**What to produce:** Who wrote the book about Madam Lash, according to the review?

Some stories write themselves. They unfold seamlessly, with all the hills and all the valleys shifting in to place without a struggle or a strain. And though it seems the miasma of tall tales linked to the fabulous Madam Lash would fall in to that category, it is just not so. When left to its own devices, Gretel Pinniger’s (Madam Lash) story comes out all wrong. The arcs are too big, the inclines too steep. People confuse Gretel with her creation. People exploit Gretel to get to Madam Lash, and they exploit Madam Lash to get to their audience. Then, after the spectacle of the alien amongst the peasants has evanesced, and all the novelty has slipped away, they leave two thirds of the story untold.
Sam Everingham’s book doesn’t walk out at intermission. Though the thread of reality tying Gretel Pinniger to this world at times becomes tenuous and waifishly thin, he follows that thread through to its end.
Madam Lash chronicles the saga that created the masterpiece. It’s the first story I’ve seen on Gretel that makes sense: it begins with an introverted, isolated child and ends with an introverted, isolated woman. It documents the amazing things she was able to pull off in her heyday, as well as the failures she, and those she inflicted them on, managed to endure.
It doesn’t do the done thing–the easy thing–of painting her as an entertaining sideshow, and making that the story. It is a quieter look at Gretel, possessed of more empathy, and it shows us that her spectacular, strange exterior is just the obvious symptom of a fractured, battered interior. It strips back all the bullshit and the theatrics and shows us a picture of a woman who never found the acceptances she craved, who was rarely taken or approached as a whole and who gave so much to wind up alone. It is incredibly sad, and sadder still because she seems oblivious to that.

**Dataset:**

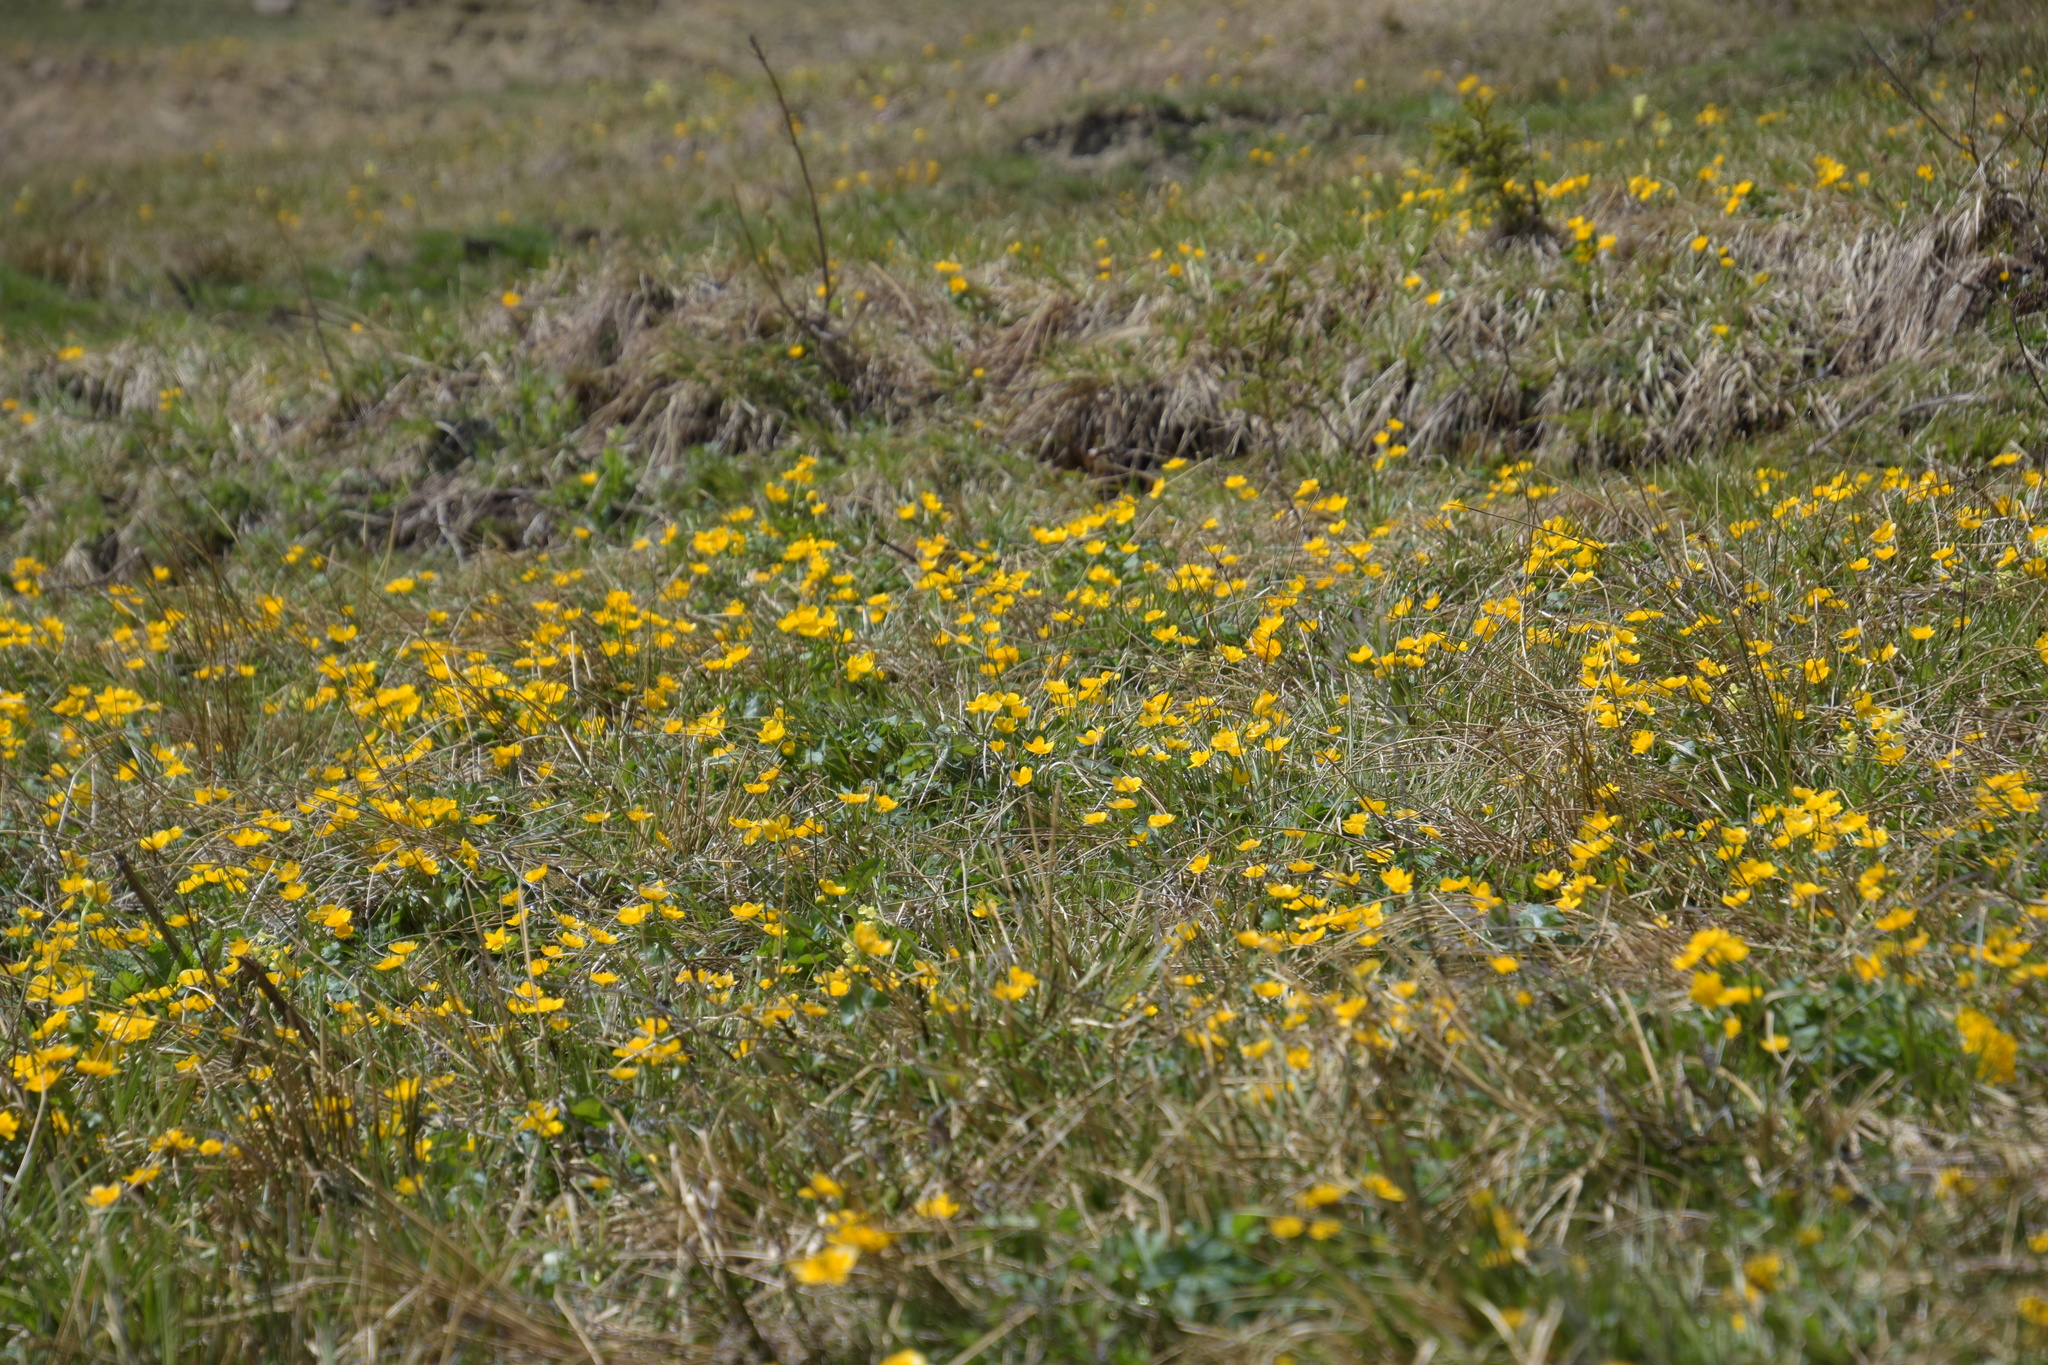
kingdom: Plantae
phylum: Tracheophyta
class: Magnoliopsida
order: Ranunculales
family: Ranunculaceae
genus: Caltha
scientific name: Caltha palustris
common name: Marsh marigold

**Task result:** Sam Everingham